After expressing my personal support for marriage equality in the aftermath of the historic vote in the New Zealand Parliament, I was heartened by the positive response received from both the gay and lesbian, and wider, communities.
Yes there were critics, but most people shared my view that government shouldn’t deny to one section of the community the formal recognition given to others who cohabit in loving and committed relationships.
But as the months have passed, and the debate around marriage equality progressed, it’s become clear that some people have forgotten (or chosen to ignore) other parts of my statement.
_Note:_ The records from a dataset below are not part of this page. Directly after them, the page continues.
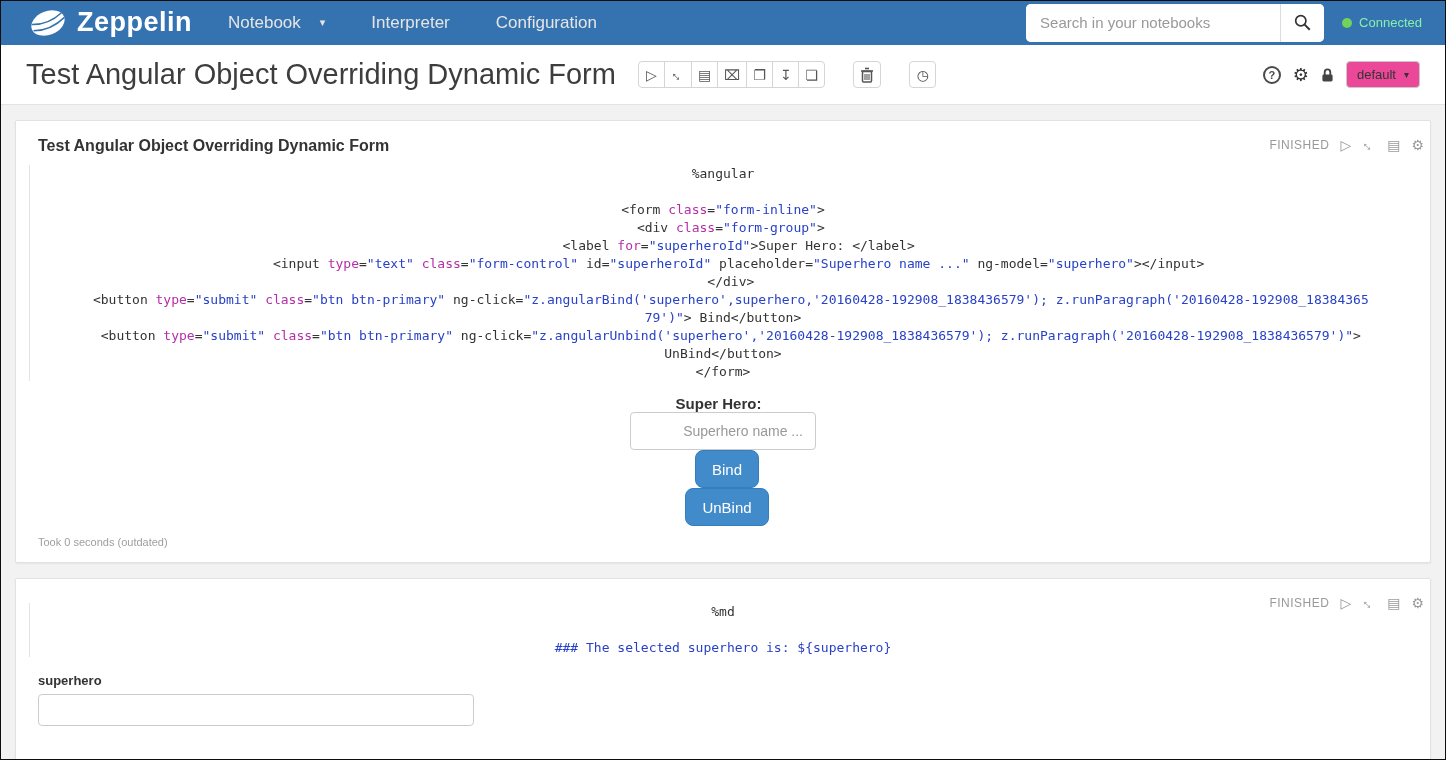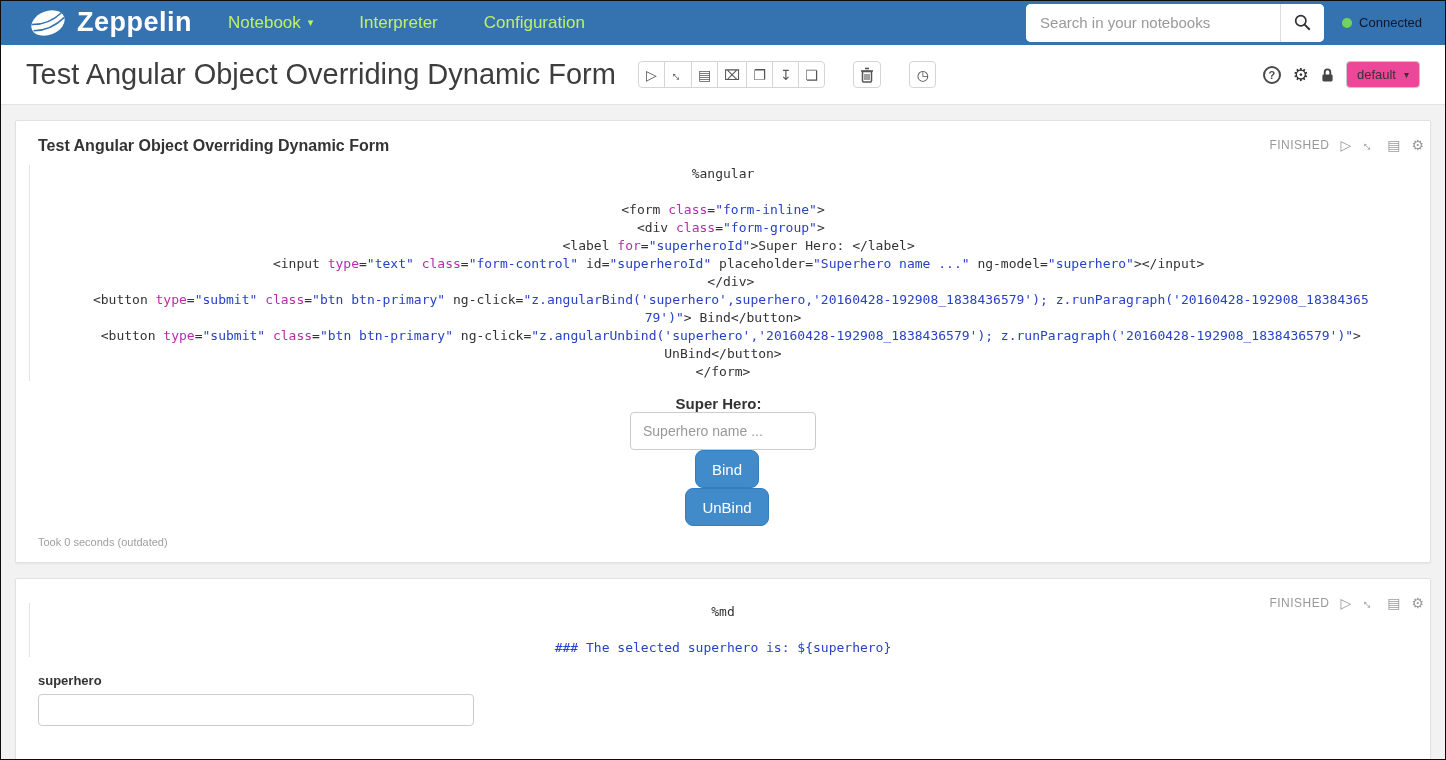--- a/index.html
+++ b/index.html
@@ -12,7 +12,7 @@
   .brand { display: flex; align-items: center; gap: 9px; margin-left: 12px; cursor: pointer; }
   .brand-name { color: #fff; font-size: 27px; font-weight: bold; letter-spacing: .5px; }
   .nav-menu { display: flex; margin-left: 36px; gap: 46px; }
-  .nav-item { color: #bef264; font-size: 17px; cursor: pointer; display: flex; align-items: center; gap: 7px; text-align: center; }
+  .nav-item { color: #e5e5e5; font-size: 17px; cursor: pointer; display: flex; align-items: center; gap: 19px; text-align: center; }
   .caret { font-size: 11px; line-height: 1; }
   .search-wrap { margin-left: auto; display: flex; height: 38px; background: #fff; border-radius: 5px; overflow: hidden; }
   .search-input { width: 254px; border: none; padding: 16px 14px; font-size: 15px; outline: none; color: #333; font-family: inherit; }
In April I argued marriage equality should be pursued through the Federal Parliament, which administers the Marriage Act 1961, and that given the range of views across the community on the issue Federal MPs should be allowed a conscience vote.
At the risk of disappointing some who welcomed my commitment to marriage equality, I want to explain why I believe only change enacted by the Federal Parliament can deliver true equality in our marriage laws.
My marriage to Rosemary, which took place in Taree, is recognised across all Australian States and Territories. But a same sex marriage under a State or Territory law would not receive the same recognition nationally unless amendments were made to the Marriage Act.
This issue was highlighted in chapter 7 of this year’s NSW Parliamentary inquiry into same sex marriage laws.
While most of the focus of the inquiry’s report has been on its finding that NSW could legislate on marriage (albeit subject to High Court challenge), the all party committee also agreed that “equal rights for all Australians may best be achieved under Commonwealth legislation.”
Besides recognition, the other reason why change must occur nationally is to deal with marriage breakdown.
No one gets married believing their union won’t last. But some don’t.
When marriages do breakdown issues can arise around financial obligations, property settlement and the custody of children. These matters are currently dealt with through the Family Law Act 1975. But couples married under Territory or State same sex marriage laws would have inferior rights unless the Federal Parliament amended that Act to encompass these unions.
Before the Menzies Federal Liberal Government enacted uniform national marriage laws in 1961, different rules applied in different Australian States and Territories.
For instance, up to that time the marriageable age in some States was 14 years for men and 12 for women, while in South Australia, Tasmania and Western Australia men had to be 18 and women 16 years to marry.
I don’t want to see a return to the patchwork quilt of marriage laws that existed in the 1950s and earlier. I want a law that applies equally regardless of sexual orientation.
To be truly equal, same sex marriages should enjoy the same legal status and recognition as other marriages; only a change to the Federal Marriage Act will deliver that equality.